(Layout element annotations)
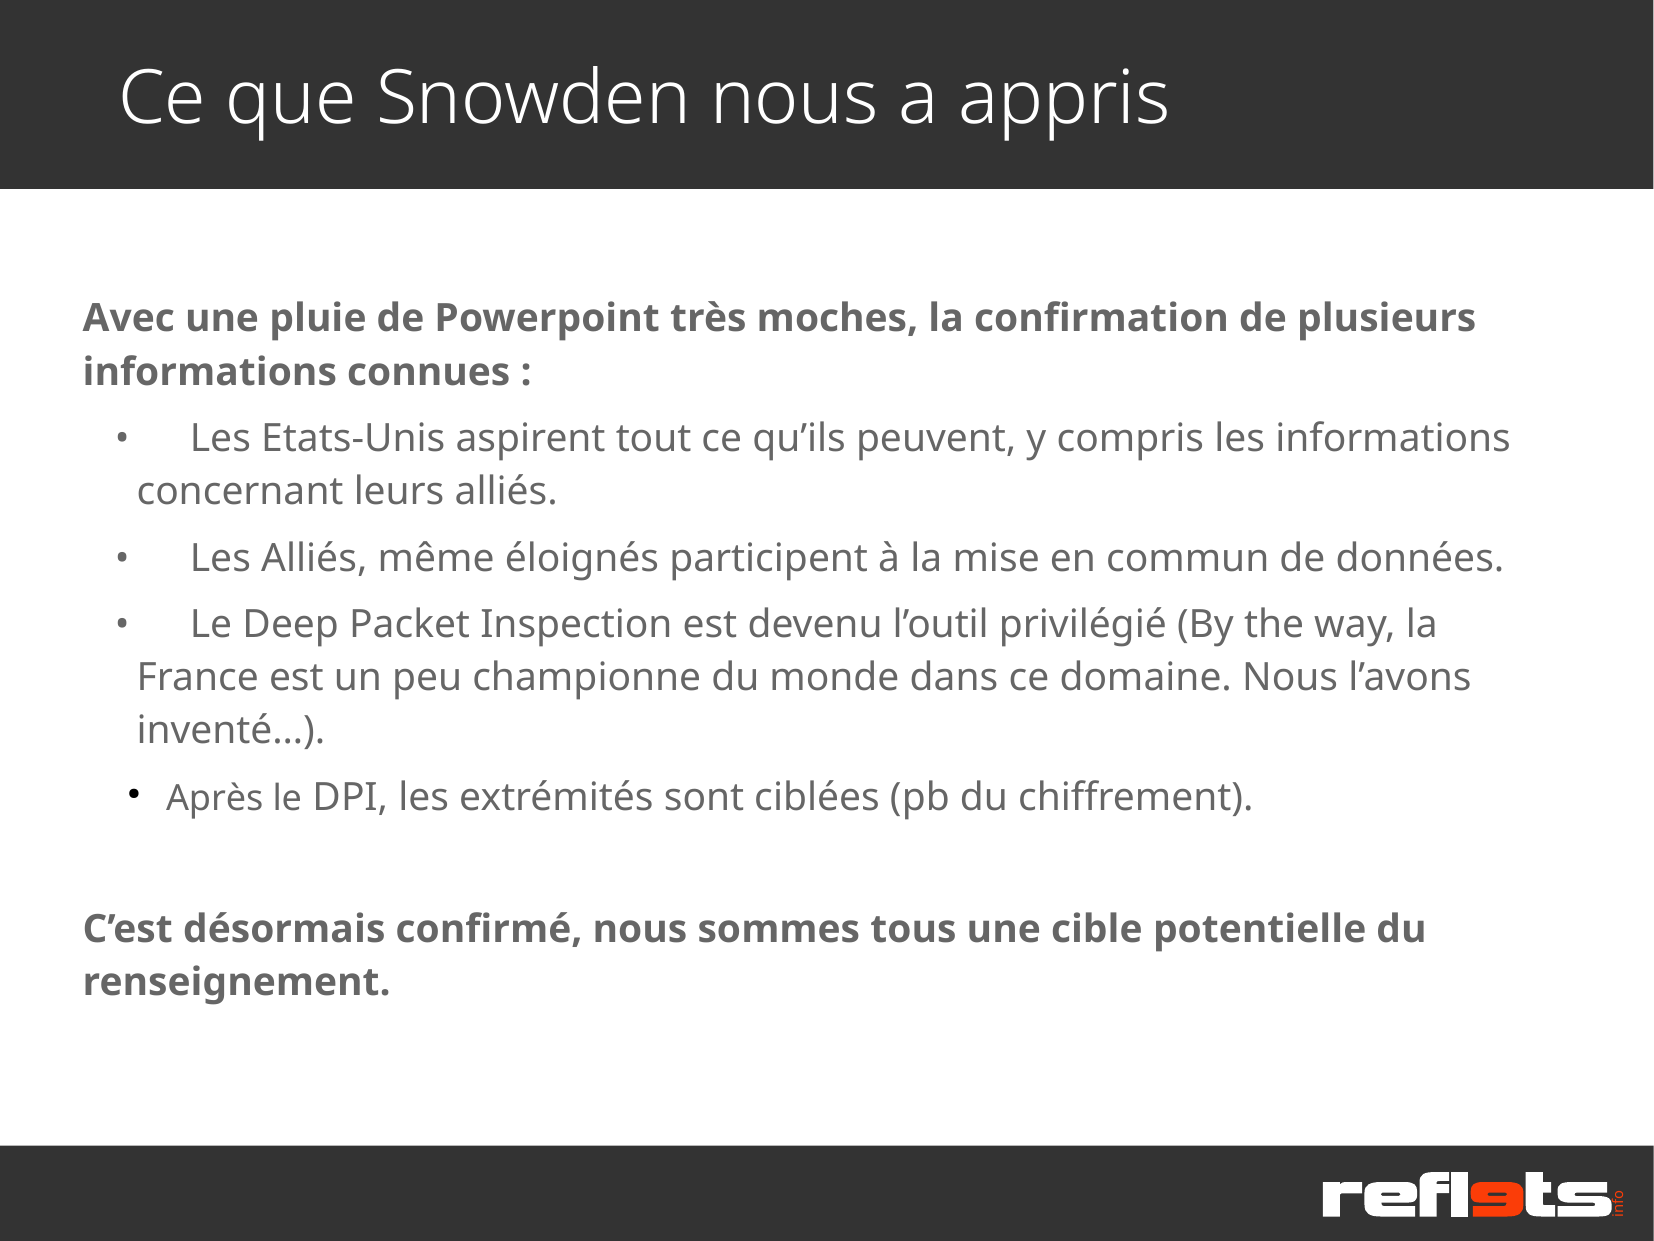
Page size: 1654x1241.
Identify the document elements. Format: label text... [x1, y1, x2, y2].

list Avec une pluie de Powerpoint très moches, la confirmation de plusieurs informations connues : • Les Etats-Unis aspirent tout ce qu’ils peuvent, y compris les informations concernant leurs alliés. • Les Alliés, même éloignés participent à la mise en commun de données. • Le Deep Packet Inspection est devenu l’outil privilégié (By the way, la France est un peu championne du monde dans ce domaine. Nous l’avons inventé…). Après le DPI, les extrémités sont ciblées (pb du chiffrement). C’est désormais confirmé, nous sommes tous une cible potentielle du renseignement. [82, 290, 1571, 1010]
title Ce que Snowden nous a appris [0, 0, 1654, 189]
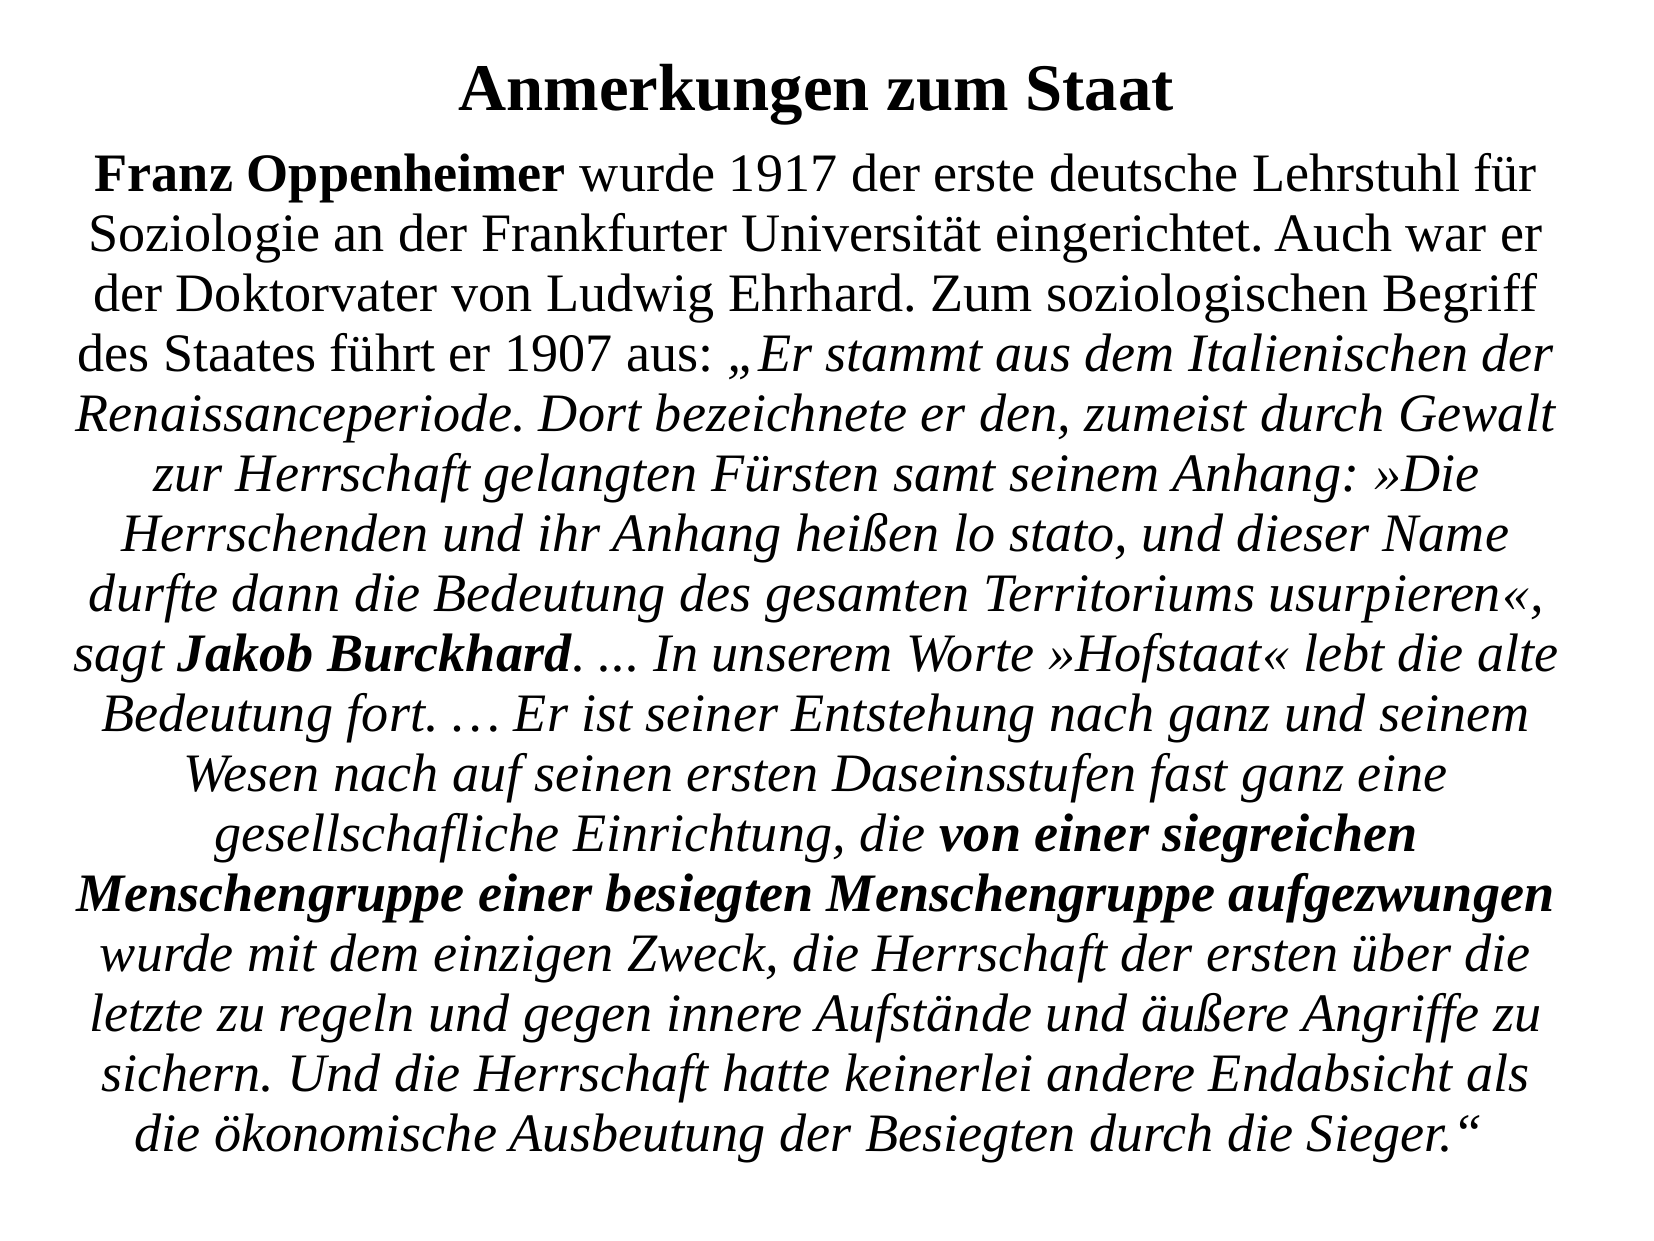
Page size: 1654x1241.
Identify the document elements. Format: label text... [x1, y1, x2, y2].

**EXERCISE DESCRIPTION**.
Format every line of the records above as a numbered list, skipping the blank lines and leaving out the pictures.

**RESULT**.
1. Page size: 1654x1241.
2. Identify the document elements. Format: label text... [x1, y1, x2, y2].
3. list Avec une pluie de Powerpoint très moches, la confirmation de plusieurs informations connues : • Les Etats-Unis aspirent tout ce qu’ils peuvent, y compris les informations concernant leurs alliés. • Les Alliés, même éloignés participent à la mise en commun de données. • Le Deep Packet Inspection est devenu l’outil privilégié (By the way, la France est un peu championne du monde dans ce domaine. Nous l’avons inventé…). Après le DPI, les extrémités sont ciblées (pb du chiffrement). C’est désormais confirmé, nous sommes tous une cible potentielle du renseignement. [82, 290, 1571, 1010]
4. title Ce que Snowden nous a appris [0, 0, 1654, 189]
5. Page size: 1654x1241.
6. Identify the document elements. Format: label text... [x1, y1, x2, y2].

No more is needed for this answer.